The Richardson Apartments in San Francisco: The 120-unit, five-story building is the kind of place that most city-dwellers would love to live in: It features sustainably harvested wood (including redwood and elm), a landscaped courtyard, a green roof, sunshades outside the apartment windows, solar hot water heating, solar panels, intelligent lighting controls, and low-VOC paints. The apartments also have amenities tailored to the population, including abuse-resistant drywall and cabinets, grab bars everywhere, and wheelchair-accessible showers. The building doesn’t have car parking, but it does have parking for bikes—not that tenants would be likely to have a vehicle or even need one in this transit-rich neighborhood.

The Richardson Apartments in San Francisco features sustainably harvested wood, landscaped courtyard, green roof, wheelchair-accessible showers, and parking for bikes, among other amenities. (Image Credit: Fast Company)

The answers to this question have always been as polarized as the politics of the time, but what has shifted the standards of public housing worldwide is a changing definition of ‘necessity.’ In other words, independently of varying moral attitudes towards the poor, proving that better quality and even desirable public housing breaks cycles of poverty, leads to better health and productivity, and ultimately benefits greater society as a whole, is an argument that is more likely to extend beyond political or moral differences.

While the developing world still struggles with the challenges of infectious disease that plagued cities like New York and London a century ago, a number of recent studies and housing developments in the developed world point towards a new shift, largely due to the rise of chronic disease.
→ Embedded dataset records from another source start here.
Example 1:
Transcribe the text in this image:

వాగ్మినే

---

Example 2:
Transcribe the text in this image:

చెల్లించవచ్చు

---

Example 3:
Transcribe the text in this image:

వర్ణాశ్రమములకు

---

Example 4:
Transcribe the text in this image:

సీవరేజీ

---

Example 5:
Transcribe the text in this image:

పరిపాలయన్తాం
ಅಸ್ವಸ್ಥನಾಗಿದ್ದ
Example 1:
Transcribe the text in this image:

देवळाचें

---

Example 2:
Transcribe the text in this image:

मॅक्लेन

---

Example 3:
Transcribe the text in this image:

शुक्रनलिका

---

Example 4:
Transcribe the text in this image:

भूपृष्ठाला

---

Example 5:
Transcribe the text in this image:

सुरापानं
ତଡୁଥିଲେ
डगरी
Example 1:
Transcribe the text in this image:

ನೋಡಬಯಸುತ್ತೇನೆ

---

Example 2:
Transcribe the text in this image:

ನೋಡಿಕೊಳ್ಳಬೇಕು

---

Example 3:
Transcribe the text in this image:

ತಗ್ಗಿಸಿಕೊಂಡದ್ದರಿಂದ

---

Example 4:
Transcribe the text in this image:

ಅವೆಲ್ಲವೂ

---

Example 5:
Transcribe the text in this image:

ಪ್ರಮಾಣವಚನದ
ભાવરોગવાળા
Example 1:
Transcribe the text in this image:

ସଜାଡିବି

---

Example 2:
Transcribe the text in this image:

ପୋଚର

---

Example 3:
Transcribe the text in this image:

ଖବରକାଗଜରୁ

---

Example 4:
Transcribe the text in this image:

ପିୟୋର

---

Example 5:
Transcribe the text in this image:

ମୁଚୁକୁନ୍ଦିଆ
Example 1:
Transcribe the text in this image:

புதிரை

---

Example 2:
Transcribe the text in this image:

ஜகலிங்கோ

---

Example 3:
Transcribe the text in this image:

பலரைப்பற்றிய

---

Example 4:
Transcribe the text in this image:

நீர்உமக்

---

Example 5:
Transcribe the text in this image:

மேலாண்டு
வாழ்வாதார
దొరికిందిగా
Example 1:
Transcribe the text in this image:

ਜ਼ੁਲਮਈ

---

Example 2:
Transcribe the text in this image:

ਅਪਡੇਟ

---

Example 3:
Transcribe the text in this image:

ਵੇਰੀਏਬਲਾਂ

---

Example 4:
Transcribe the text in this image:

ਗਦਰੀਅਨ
In a recent study funded by the U.S. Department of Housing and Urban Development, the Harvard T.H. Chan School of Public Health found that “green” buildings led to fewer sick building symptoms (SBS) and asthma outcomes for residents. Housing quality’s particular link to asthma attacks, the number one cause of ER visits in the United States, has made headlines, and even informed the development of new, asthma-sensitive housing designs.
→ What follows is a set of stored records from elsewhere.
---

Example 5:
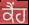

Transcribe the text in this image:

ਕੈਂਹ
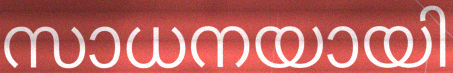
സാധനയായി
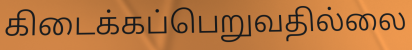
கிடைக்கப்பெறுவதில்லை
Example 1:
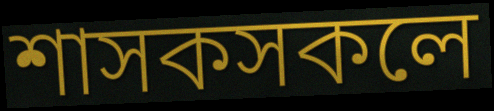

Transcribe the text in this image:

শাসকসকলে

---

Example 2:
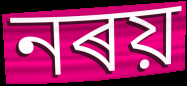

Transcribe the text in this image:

নৰয়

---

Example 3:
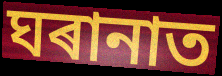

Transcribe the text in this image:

ঘৰানাত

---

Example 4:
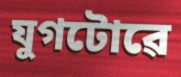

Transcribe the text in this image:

যুগটোৱে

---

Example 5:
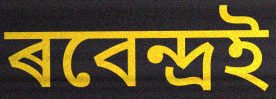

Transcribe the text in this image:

ৰবেন্দ্ৰই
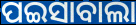
ପଇସାବାଲା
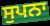
ਸੁਪਨਾ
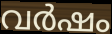
വർഷം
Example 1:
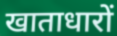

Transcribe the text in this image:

खाताधारों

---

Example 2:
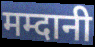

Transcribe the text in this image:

मम्दानी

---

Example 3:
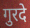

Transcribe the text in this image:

गुरदे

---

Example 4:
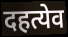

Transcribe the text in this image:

दहत्येव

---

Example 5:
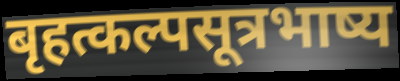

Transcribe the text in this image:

बृहत्कल्पसूत्रभाष्य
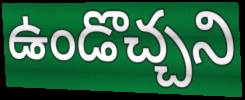
ఉండొచ్చని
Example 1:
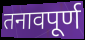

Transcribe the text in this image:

तनावपूर्ण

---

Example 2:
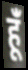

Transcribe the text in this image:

हूंँ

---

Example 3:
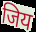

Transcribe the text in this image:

जिय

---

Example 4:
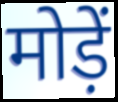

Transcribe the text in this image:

मोड़ें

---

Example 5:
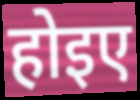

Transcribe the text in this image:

होइए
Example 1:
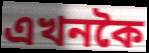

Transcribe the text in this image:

এখনকৈ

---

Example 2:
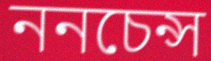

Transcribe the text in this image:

ননচেন্স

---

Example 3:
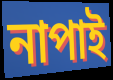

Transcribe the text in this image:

নাপাই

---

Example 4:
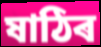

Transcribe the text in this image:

ষাঠিৰ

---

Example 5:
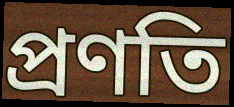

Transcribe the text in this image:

প্ৰণতি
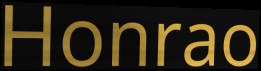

A rendering of the John and Jill Ker Conway Residence in Washington, D.C, a 'luxury' sanctuary for the homeless and mentally ill.

A rendering of the John and Jill Ker Conway Residence in Washington, D.C, ‘luxury’ housing for the homeless and mentally ill. (Image Source: NPR)

Studies linking poor housing to obesity and inactivity have also begun to inform change. The Active Design Guidelines, which could lead to a series of certifications and accreditations similar to the LEED system, represent an unprecedented shift in what is deemed ‘necessity’ in our living environments. Perhaps even more groundbreaking than housing’s role in chronic disease is its link to mental health, an issue that while still controversial, is increasingly gaining traction. A recent housing development in Washington D.C., designed for the homeless, was built specifically with the premise that it is exactly the things we generally associate with ‘luxury,’ i.e. light, ‘extra’ space, amenities, etc., that the homeless with mental illness need most.

The full impact of housing quality has yet to be determined, but its link to health continues to be a catalyst for change. In today’s world, this can take strikingly different forms, be it slum clearance in Kibera, reminiscent of old London and New York, or Singapore’s breathtaking ‘luxury’ public housing with its ample spaces and greenery. As our definitions of necessity and luxury continue to shift, ensuring that public health and design work hand in hand is a proven way to build a healthier and happier world.